Extracted records:
• • • •

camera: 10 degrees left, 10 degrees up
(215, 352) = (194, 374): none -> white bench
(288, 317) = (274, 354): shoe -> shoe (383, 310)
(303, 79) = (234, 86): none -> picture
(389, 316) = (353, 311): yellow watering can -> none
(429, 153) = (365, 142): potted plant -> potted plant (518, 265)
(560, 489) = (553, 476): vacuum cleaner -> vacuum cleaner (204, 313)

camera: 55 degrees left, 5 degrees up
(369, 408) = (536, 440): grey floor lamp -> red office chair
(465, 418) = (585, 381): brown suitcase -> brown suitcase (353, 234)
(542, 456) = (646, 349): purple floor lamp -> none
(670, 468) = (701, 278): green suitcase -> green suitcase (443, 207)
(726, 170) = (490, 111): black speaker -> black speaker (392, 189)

• • • •

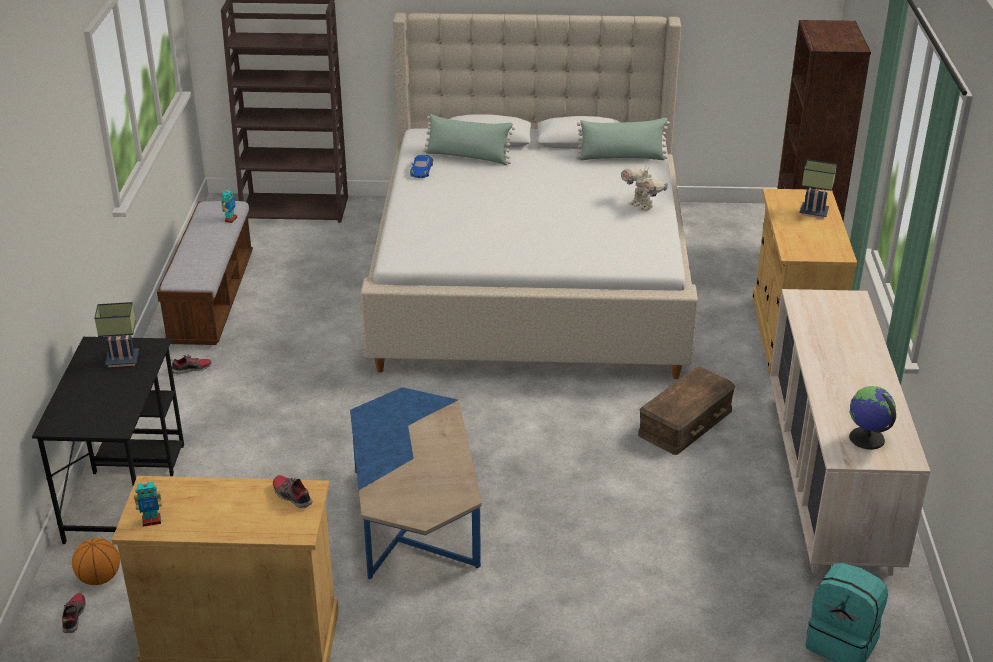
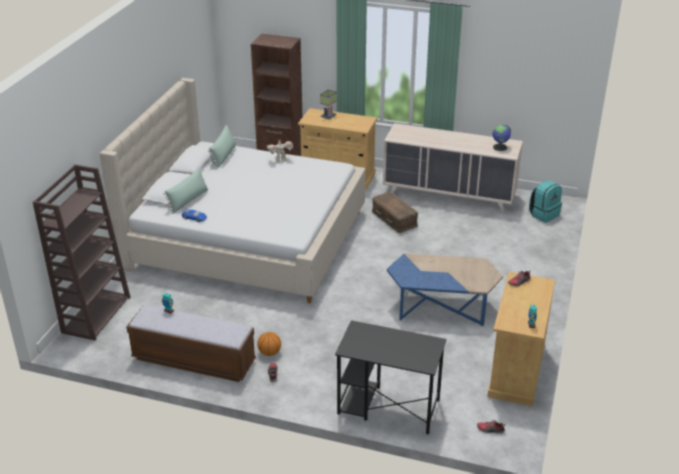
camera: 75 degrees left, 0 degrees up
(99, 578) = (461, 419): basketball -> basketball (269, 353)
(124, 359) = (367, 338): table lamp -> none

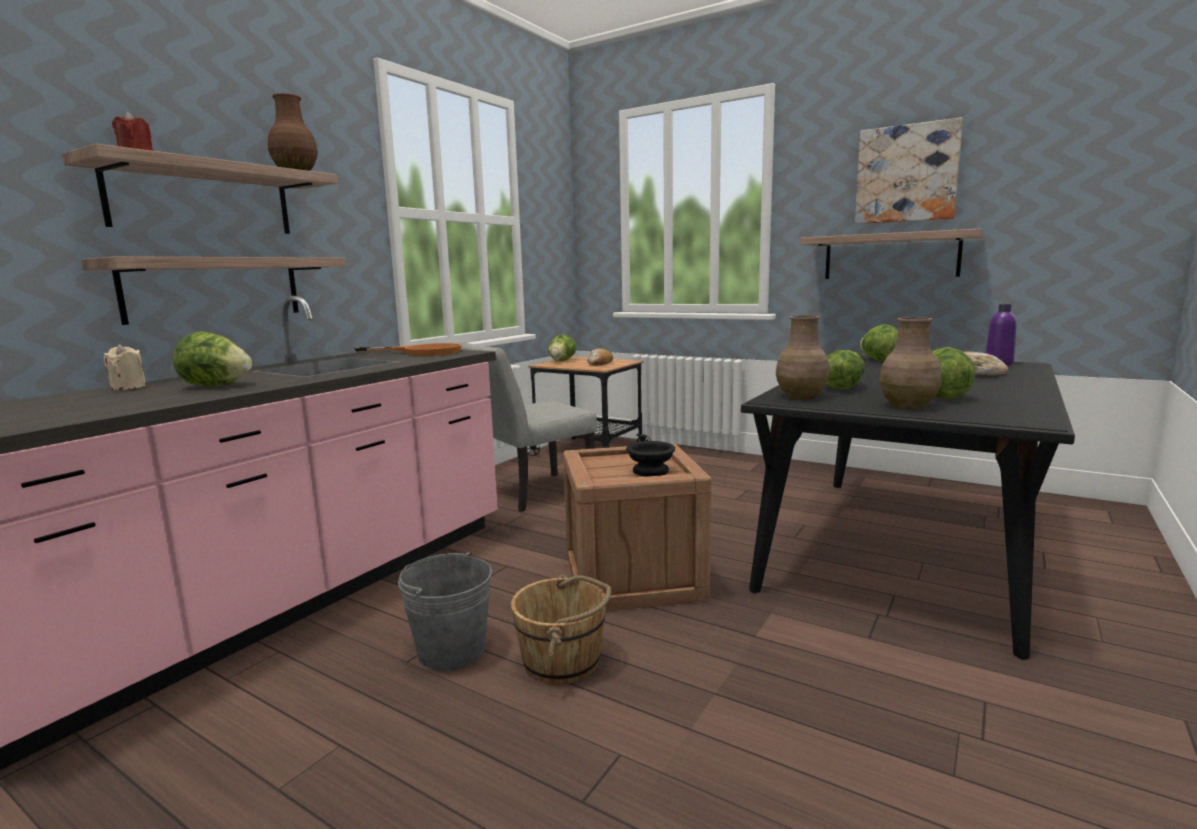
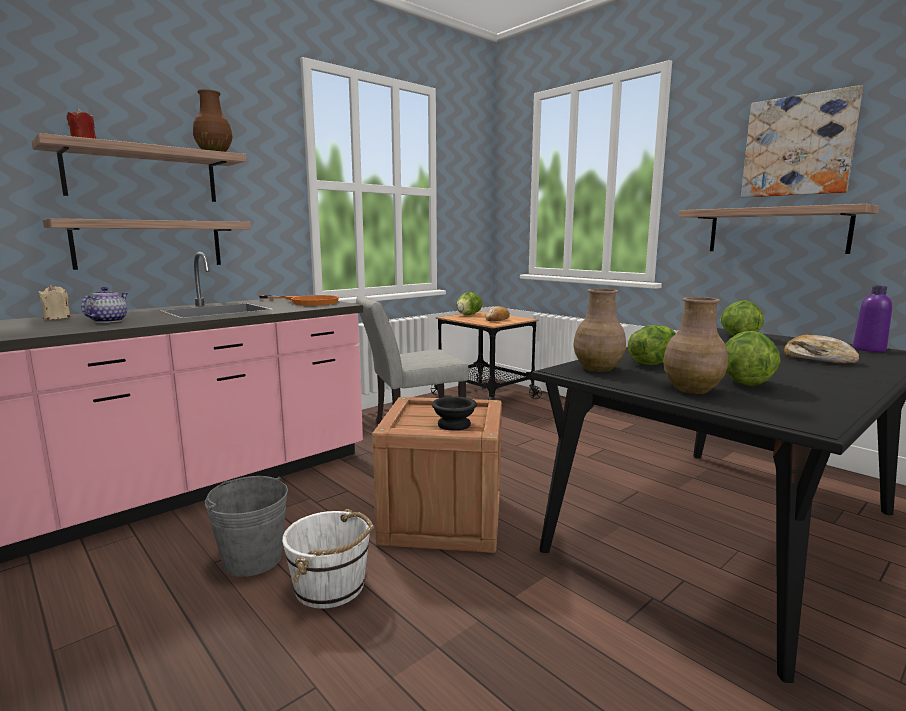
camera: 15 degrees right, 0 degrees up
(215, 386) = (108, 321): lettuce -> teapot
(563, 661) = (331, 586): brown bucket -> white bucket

• • • •

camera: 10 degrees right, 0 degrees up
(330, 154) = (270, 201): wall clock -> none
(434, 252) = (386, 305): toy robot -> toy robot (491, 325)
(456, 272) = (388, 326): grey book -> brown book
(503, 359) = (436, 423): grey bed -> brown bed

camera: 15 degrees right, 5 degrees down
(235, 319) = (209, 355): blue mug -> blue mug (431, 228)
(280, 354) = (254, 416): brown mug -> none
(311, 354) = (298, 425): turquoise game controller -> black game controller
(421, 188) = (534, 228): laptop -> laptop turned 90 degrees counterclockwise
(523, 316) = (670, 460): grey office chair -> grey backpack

• • • •

**WORK TO COMPLETE**
In the data above, retype exactly and only the lines between the one holding "(215, 352) = (194, 374): none -> white bench" and the one holding "(560, 489) = (553, 476): vacuum", inclusive.

**THE COMPLETED TASK**
(215, 352) = (194, 374): none -> white bench
(288, 317) = (274, 354): shoe -> shoe (383, 310)
(303, 79) = (234, 86): none -> picture
(389, 316) = (353, 311): yellow watering can -> none
(429, 153) = (365, 142): potted plant -> potted plant (518, 265)
(560, 489) = (553, 476): vacuum cleaner -> vacuum cleaner (204, 313)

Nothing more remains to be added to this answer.